Ce n'est pas la première fois que je l'entends, et je comprends qu'une femme qui vit mal ses règles, qui a vécu des accouchements compliqués puisse me le claquer à la figure. Même si je n'en suis pas responsable. Et il se trouve que, même si je ne devrais sans doute pas, j'ai un complexe sur ce sujet qui alimente mon syndrome de l'imposteur et ma transphobie intégrée.

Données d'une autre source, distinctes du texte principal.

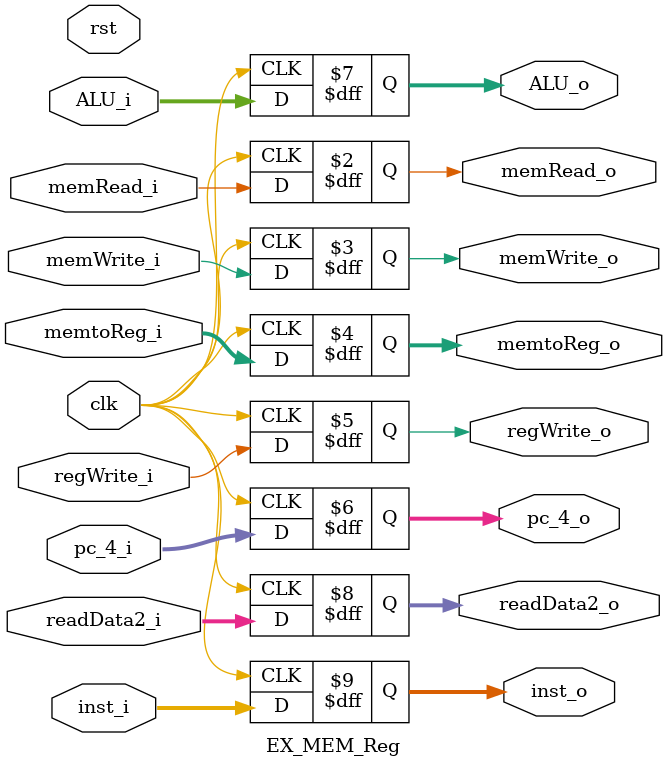
<source format=v>
module EX_MEM_Reg (
    input wire clk,
    input wire rst,

    input wire memRead_i,
    input wire memWrite_i,
    input wire [1:0] memtoReg_i,
    input wire regWrite_i,

    input wire [31:0] pc_4_i,
    input wire [31:0] ALU_i,
    input wire [31:0] readData2_i,
    input wire [31:0] inst_i,

    output reg memRead_o,
    output reg memWrite_o,
    output reg [1:0] memtoReg_o,
    output reg regWrite_o,

    output reg [31:0] pc_4_o,
    output reg [31:0] ALU_o,
    output reg [31:0] readData2_o,
    output reg [31:0] inst_o
);

    always @(negedge clk) begin
        if (clk) begin
            memRead_o    <= 1'b0;
            memWrite_o   <= 1'b0;
            memtoReg_o   <= 2'b00;
            regWrite_o   <= 1'b0;

            ALU_o        <= 32'b0;
            readData2_o  <= 32'b0;
            pc_4_o       <= 32'b0;
            inst_o       <= 32'b0;
        end else begin
            memRead_o    <= memRead_i;
            memWrite_o   <= memWrite_i;
            memtoReg_o   <= memtoReg_i;
            regWrite_o   <= regWrite_i;

            ALU_o        <= ALU_i;
            readData2_o  <= readData2_i;
            pc_4_o       <= pc_4_i;
            inst_o       <= inst_i;
        end
    end

endmodule

</source>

C'est pour cette raison que j'ai prononcé une phrase qui a choqué ma psy, lors de notre visio. Je ne sais plus exactement quelle était cette phrase, mais en substance, je lui ai dit que cette épopée, cette souffrance m'aide, d'une certaine façon, à vaincre ce syndrome de l'imposteur. Parce que grâce à elle, j'ai cette réponse: "je suis en train de rattraper toutes les règles et tous les accouchements auxquels j'ai échappé." Je mérite ce titre de femme.

Ma psy a ri nerveusement et m'a fait remarquer à quel point il est terrible de voir les choses comme ça, de percevoir la féminité comme quelque chose qui se mérite dans la souffrance. Je suis, intellectuellement, d'accord avec elle. J'ai conscience que c'est en effet terrible, mais c'est de cette façon que je le vis, avec mon passé, ma transphobie intégrée, mes clichés, toutes ces pensées qui hantent mon esprit, moi qui suis née en 1979.

Ce n'est pas la raison qui m'a poussée vers cette opération. Ça n'aurait pas suffi. Mais elle y a contribué. Et ça me semblait important d'aborder cet aspect qui éclaire notre vision sociétale de la féminité. Une vision en plein bouleversement, avec la toujours récente mise en lumière de la transidentité, l'évolution du courant féministe, la redéfinition des genres, des rôles genrés, des rapports hommes-femmes...

Je laisse néanmoins aux sociologues et autres scientifiques le soin de tirer des conclusions.